As more and more people seek to explain the causes of rising inequality in advanced capitalist countries, the focus has turned to precarious work as a major contributing factor. There are two ways to explain the rise of precarious work, the first being as part of the collapse of the industrial manufacturing sector resulting from liberalization of international trade (and reduced tariff-protected jobs). The artificially maintained difference in exchange rates between countries and the four decades long neoliberal monetary policy prioritizing finance capital and consumption over production has helped to maintain this situation.

The second reason for the rise in precarious work is the growth of human service sectors. As the overall population ages, and as services once provided by the public sector become casualized and privatized, the jobs themselves become more fragmented. When high-skilled and/or large industrial work in Canada gets replaced with lower-skill and informal work environments, there is increased competition for jobs and an increase in exploitative practices because protections for precarious workers are limited.

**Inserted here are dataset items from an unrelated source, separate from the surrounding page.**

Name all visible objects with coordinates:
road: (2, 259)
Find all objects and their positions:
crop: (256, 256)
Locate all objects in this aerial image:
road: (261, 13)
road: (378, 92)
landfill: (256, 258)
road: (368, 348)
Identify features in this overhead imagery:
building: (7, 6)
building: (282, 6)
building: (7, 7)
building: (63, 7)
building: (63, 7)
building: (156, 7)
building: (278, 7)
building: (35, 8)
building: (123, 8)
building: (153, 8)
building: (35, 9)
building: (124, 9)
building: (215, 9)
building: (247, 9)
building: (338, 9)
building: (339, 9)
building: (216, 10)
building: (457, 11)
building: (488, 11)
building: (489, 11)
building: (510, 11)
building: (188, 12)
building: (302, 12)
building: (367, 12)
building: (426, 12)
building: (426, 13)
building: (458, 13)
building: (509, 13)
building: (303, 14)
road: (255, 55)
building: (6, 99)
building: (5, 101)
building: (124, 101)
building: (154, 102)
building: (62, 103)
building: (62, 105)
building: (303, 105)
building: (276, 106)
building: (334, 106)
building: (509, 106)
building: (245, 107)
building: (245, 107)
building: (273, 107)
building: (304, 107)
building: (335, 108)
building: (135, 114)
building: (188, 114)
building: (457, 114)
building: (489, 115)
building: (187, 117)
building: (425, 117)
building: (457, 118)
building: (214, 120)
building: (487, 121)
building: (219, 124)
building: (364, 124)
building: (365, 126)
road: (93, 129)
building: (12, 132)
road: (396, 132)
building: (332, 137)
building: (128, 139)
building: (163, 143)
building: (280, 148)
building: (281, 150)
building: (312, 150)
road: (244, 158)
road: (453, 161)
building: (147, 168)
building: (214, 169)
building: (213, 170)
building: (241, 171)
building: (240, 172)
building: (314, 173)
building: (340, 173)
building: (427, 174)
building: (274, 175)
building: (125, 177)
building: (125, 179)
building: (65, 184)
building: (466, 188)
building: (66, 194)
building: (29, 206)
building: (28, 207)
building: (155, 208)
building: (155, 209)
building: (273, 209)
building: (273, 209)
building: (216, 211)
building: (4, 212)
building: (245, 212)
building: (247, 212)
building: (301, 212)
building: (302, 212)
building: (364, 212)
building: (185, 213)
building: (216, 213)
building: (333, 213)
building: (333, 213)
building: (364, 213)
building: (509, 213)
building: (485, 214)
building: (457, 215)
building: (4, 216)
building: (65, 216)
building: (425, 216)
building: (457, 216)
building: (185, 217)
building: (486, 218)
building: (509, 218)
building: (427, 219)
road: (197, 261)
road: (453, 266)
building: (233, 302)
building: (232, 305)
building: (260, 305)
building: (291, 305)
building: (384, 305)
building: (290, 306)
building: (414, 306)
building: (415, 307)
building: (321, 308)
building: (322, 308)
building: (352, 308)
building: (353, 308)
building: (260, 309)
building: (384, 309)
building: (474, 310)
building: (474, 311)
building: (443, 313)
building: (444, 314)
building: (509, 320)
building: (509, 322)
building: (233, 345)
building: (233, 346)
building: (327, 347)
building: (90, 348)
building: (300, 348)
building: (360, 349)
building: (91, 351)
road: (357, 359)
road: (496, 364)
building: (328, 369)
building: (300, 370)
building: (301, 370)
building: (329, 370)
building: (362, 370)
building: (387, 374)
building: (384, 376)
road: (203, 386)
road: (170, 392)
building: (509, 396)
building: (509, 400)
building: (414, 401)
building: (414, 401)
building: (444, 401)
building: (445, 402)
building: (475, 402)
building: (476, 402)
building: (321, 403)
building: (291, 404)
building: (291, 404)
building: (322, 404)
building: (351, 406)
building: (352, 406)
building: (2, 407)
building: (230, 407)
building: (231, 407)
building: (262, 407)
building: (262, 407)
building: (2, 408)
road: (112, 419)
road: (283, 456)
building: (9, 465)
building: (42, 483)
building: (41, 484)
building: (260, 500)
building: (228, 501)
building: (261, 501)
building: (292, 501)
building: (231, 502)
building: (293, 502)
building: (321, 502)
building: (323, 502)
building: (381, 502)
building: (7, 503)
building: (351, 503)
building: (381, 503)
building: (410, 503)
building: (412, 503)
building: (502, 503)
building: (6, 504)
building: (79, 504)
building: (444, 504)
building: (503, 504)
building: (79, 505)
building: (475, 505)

The gendered history of part-time work is of great importance when understanding the entrenched attitudes towards temporary work. Temporary agencies rose in prominence in the 1950s attempting to sell employers the a more flexible workforce and increased profits. However, to get around the push-back from male-dominated unions who were opposed to their jobs being undermined, the agencies targeted middle-class women who were not considered a threat to male-dominated full-time jobs. This marketing history of Never-Never Girls explains part of the reason that it took until the 2000’s for Canada to pass legislation partially regulating precarious work.

The economic impacts are also concerning as precarious workers are less likely to spend their earnings because of the perceived risk of losing their job. Precarious workers are also less likely to have retirement savings. Needless to say, the long-term economic implications of precarious work is an increased strain on social service programs.